Cabe aventurar, pues, como adelantábamos al principio, que si bien el siglo XXI empezó con retraso, una vez aquí ha irrumpido con la fuerza de un huracán, trastocándolo todo a su paso. Un cambio más sociológico que tecnológico. A día de hoy todavía no tenemos coches voladores, ni ciudades en Marte, ni aceras deslizantes, pero tenemos algo mucho mejor (o peor, según como se mire): Internet y las redes sociales, auténtico campo de batalla virtual donde los ejércitos combaten entre sí a base de hastags, réplicas y contra réplicas, fake news, bloqueos, reportes, censura y rumores elevados a la categoría de Verdad Absoluta. Un matadero donde las reputaciones son puestas a prueba, diseccionadas y arrojadas sin el menor pudor al vertedero de la opinión pública.

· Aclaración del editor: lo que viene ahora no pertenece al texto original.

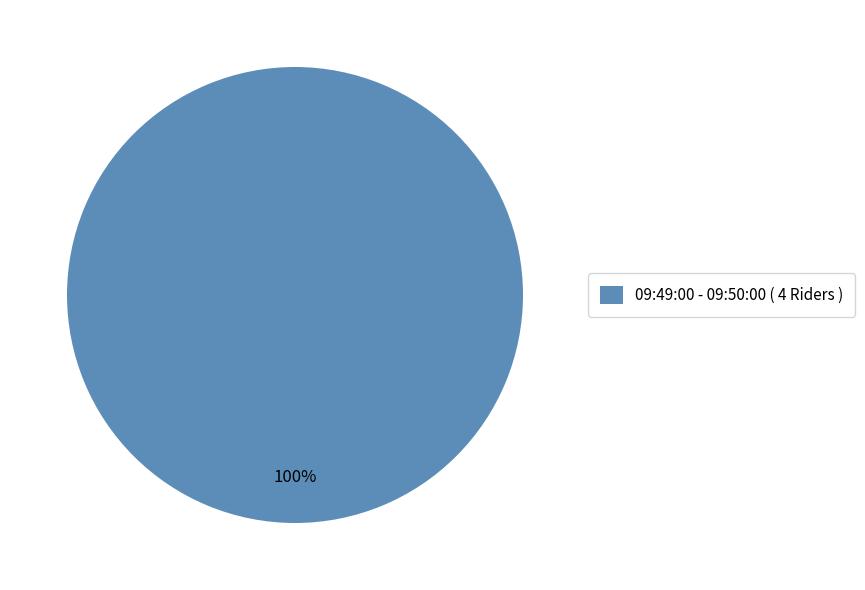

How many slices are in this pie chart?

1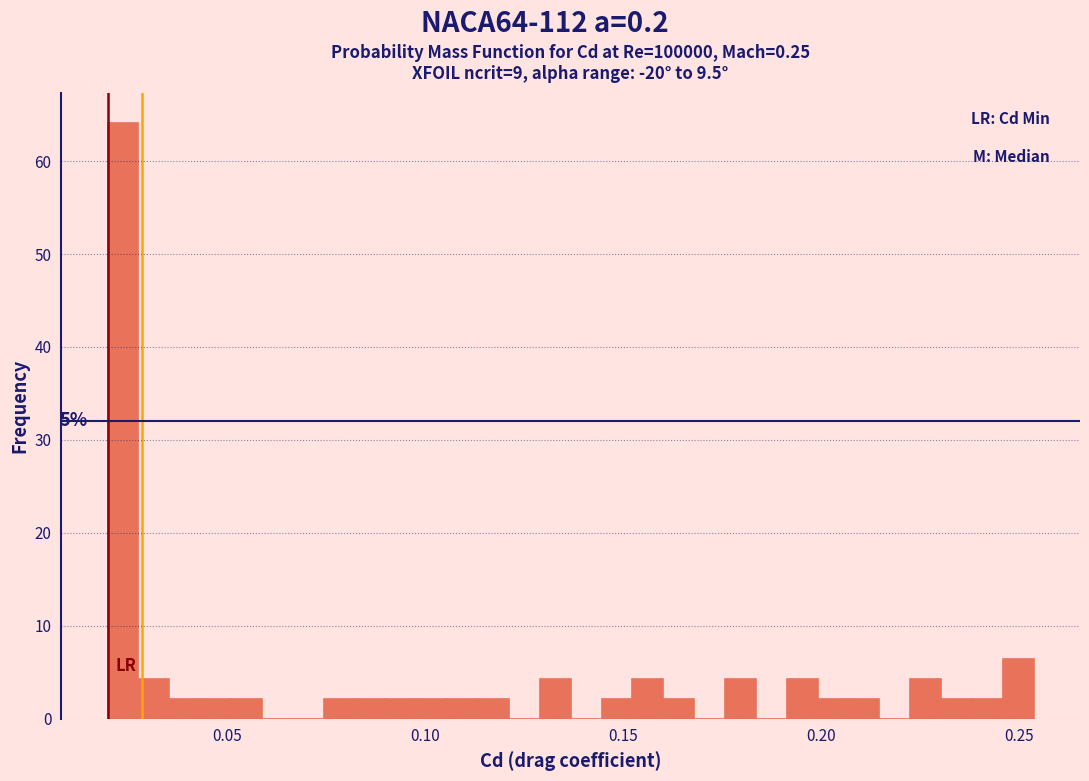

Around what value on the x-axis is the tallest bar? Give the approximate position of its centre, as read against the axis.

0.025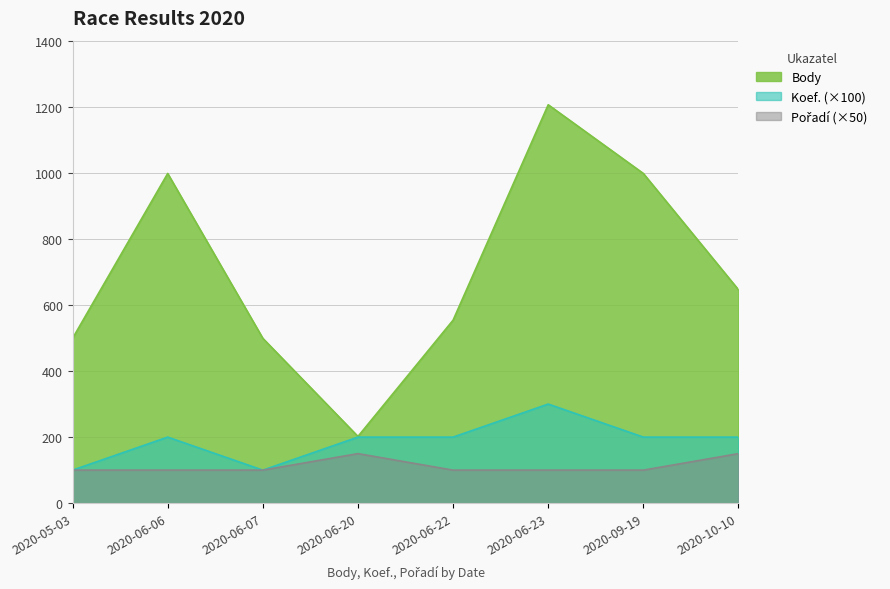

Where is the first local minimum for Koef.?

2020-06-07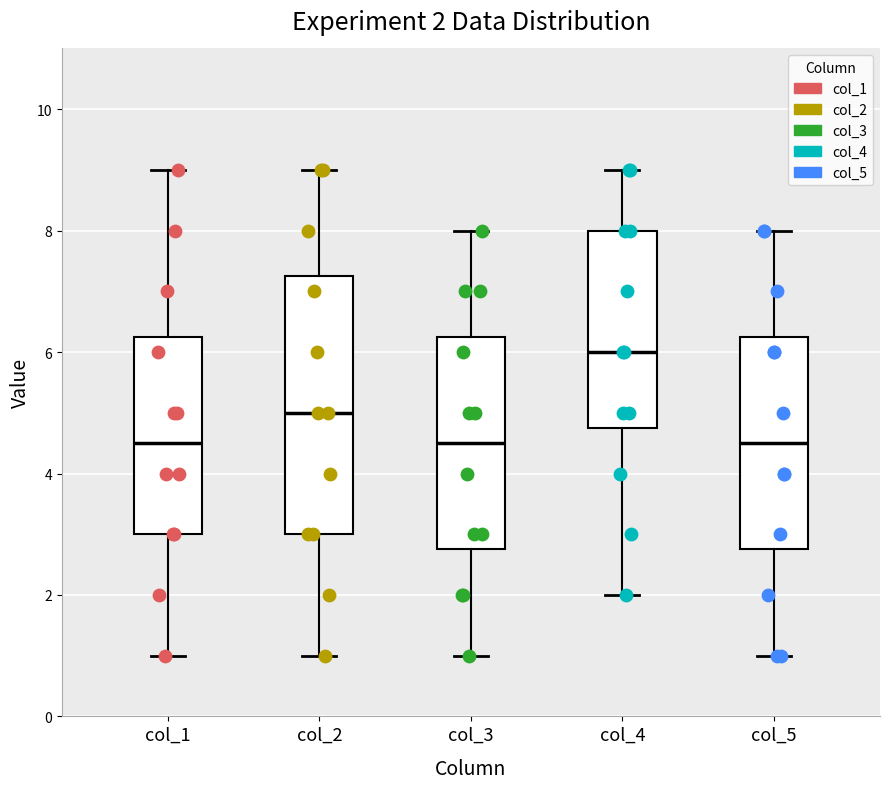

Which box has the highest median line?

col_4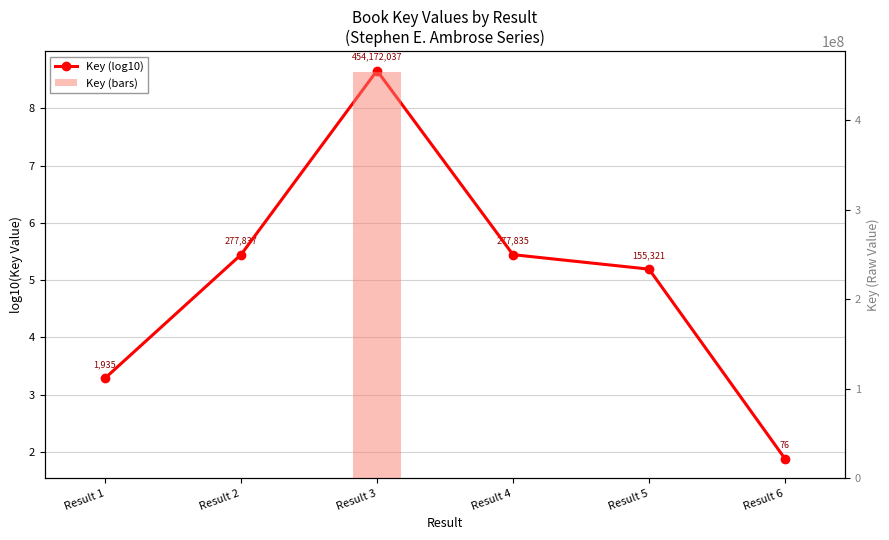

Reading left to right, extract all data points from this chart.

Key (log10): Result 1=3.3	Result 2=5.4	Result 3=8.7	Result 4=5.4	Result 5=5.2	Result 6=1.9
Key (bars): Result 1=1935.0	Result 2=277837.0	Result 3=454172037.0	Result 4=277835.0	Result 5=155321.0	Result 6=76.0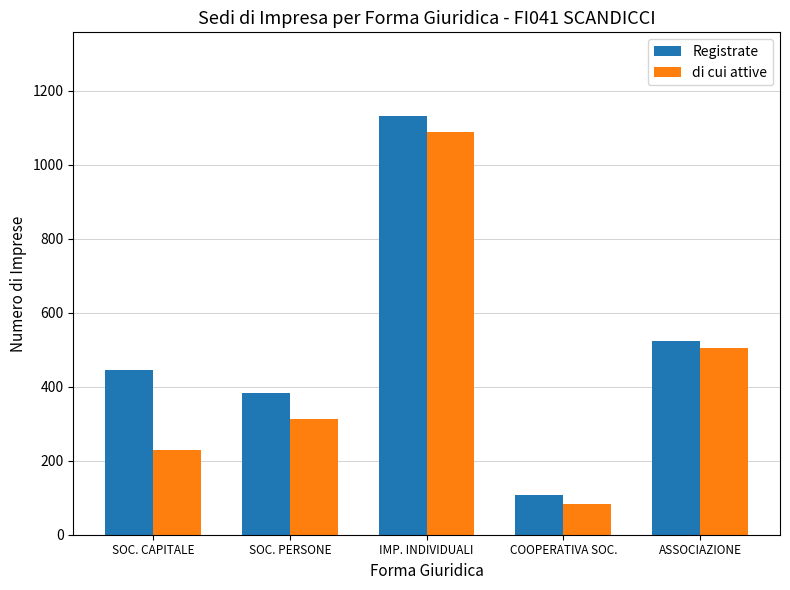

Between SOC. CAPITALE and COOPERATIVA SOC., which series saw the biggest shift?

Registrate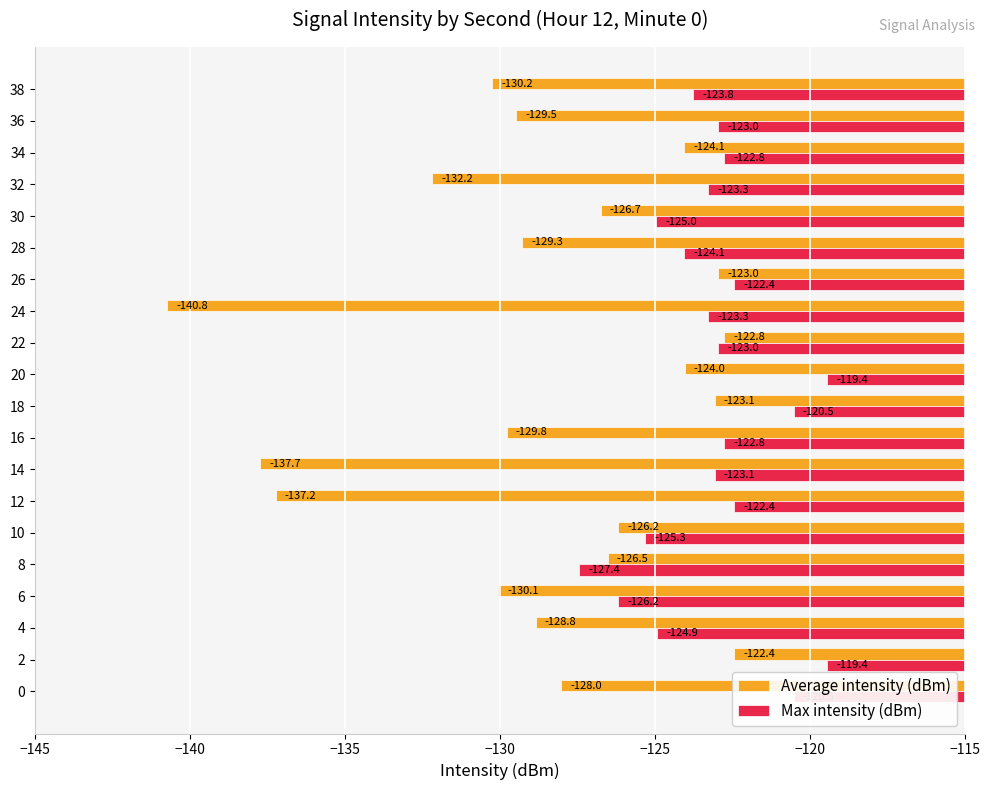

At how many categories does at least one series exceed -131?

20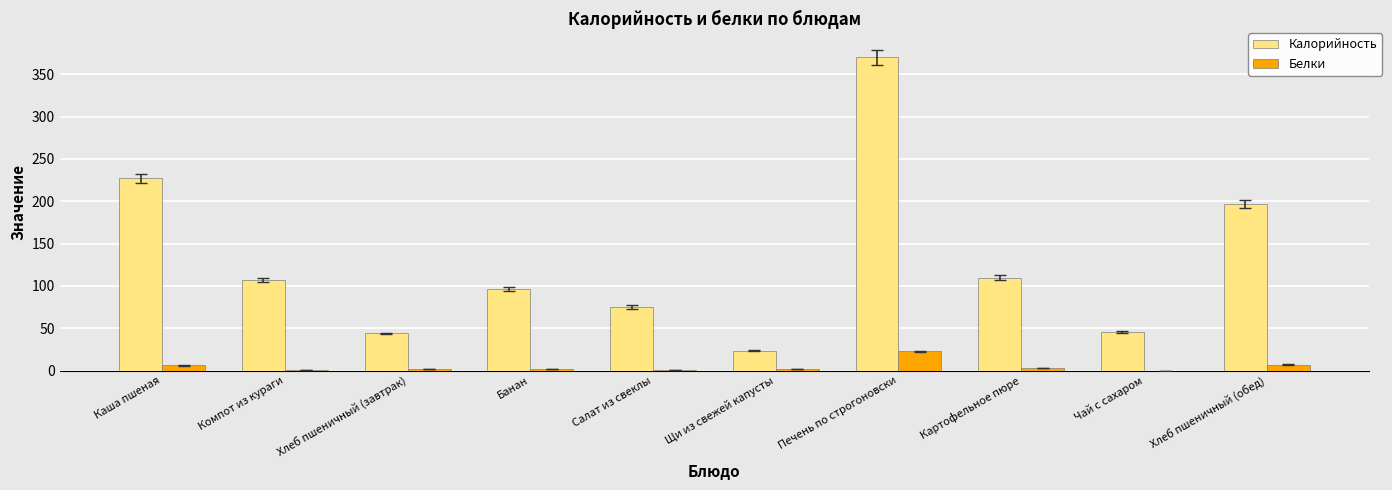

Is it true that Калорийность equals 178.1 at Компот из кураги?

False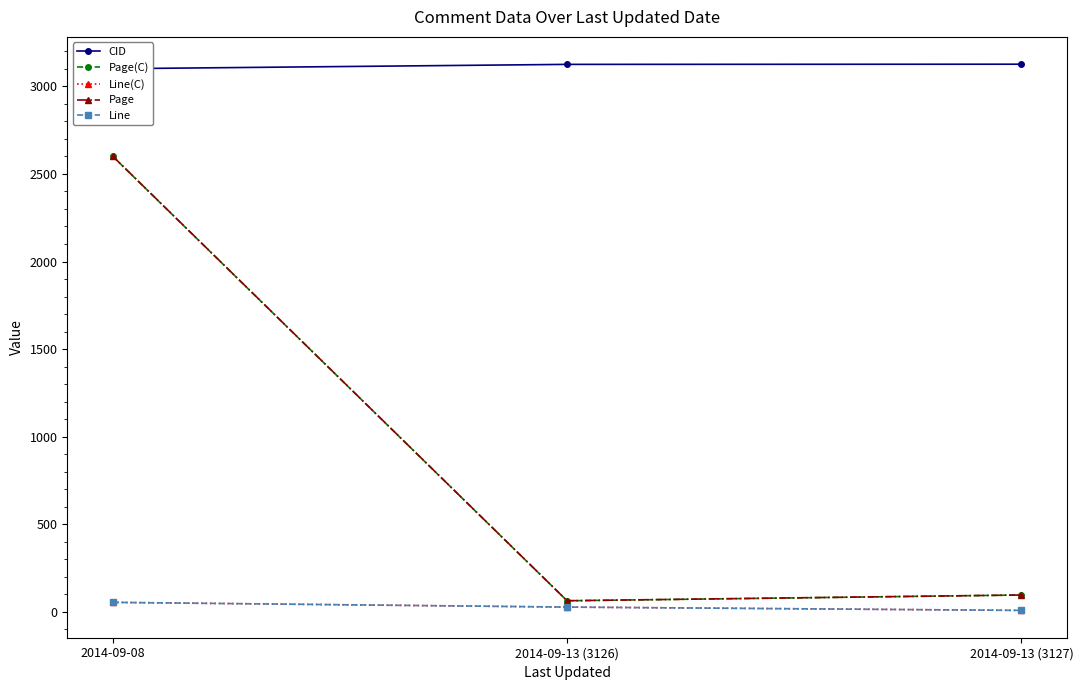

Which category has the lowest value across all series?

2014-09-13 (3127)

Visto lo cual, el futuro se presenta tan fascinante como imprevisible. La pandemia global del COVID19 ha venido a terminar de encender un cóctel que de por sí ya resultaba demasiado inflamable. ¿Proteger vidas humanas o la economía? ¿Industria o medioambiente? ¿Hasta dónde estamos dispuestos a sacrificar nuestro actual modo de vida para garantizar un futuro sostenible? ¿Las fronteras siguen siendo necesarias o son un concepto del pasado? ¿Se puede forzar la convivencia? ¿Dónde está el límite entre la libertad creativa y lo políticamente correcto? ¿O entre la libertad de expresión y el delito de odio? ¿Hasta que punto son éticos, justos y legales los juicios públicos? ¿Somos presuntos inocentes o asesinos en potencia? Preguntas, preguntas y más preguntas que mal que bien se irán clarificando a lo largo de los próximos años. De lo que no cabe duda es de que estamos viviendo un momento de cambio trascendental, que si bien ha quedado eclipsado en parte por la pandemia, no ha desaparecido, sino que sigue desarrollándose en segundo plano, con pequeños atisbos entre las cifras de muertos y contagiados (esta semana Disney retiraba de su catálogo algunos de sus títulos clásicos por posibles connotaciones racistas) y cuyas consecuencias, a medio y largo plazo, darán forma a lo que resta de siglo XXI, que tal vez no se parezca tanto al mundo que imaginaron en su momento Alvin Toffler, John Brunner o William Gibson, y sí más al mundo feliz de Aldous Huxley o ese futuro distópico de Demolition Man (Marco Brambilla, 1993). El tiempo dirá, aunque algunos ya lo veremos desde el tendido o, tal vez, desde el otro lado.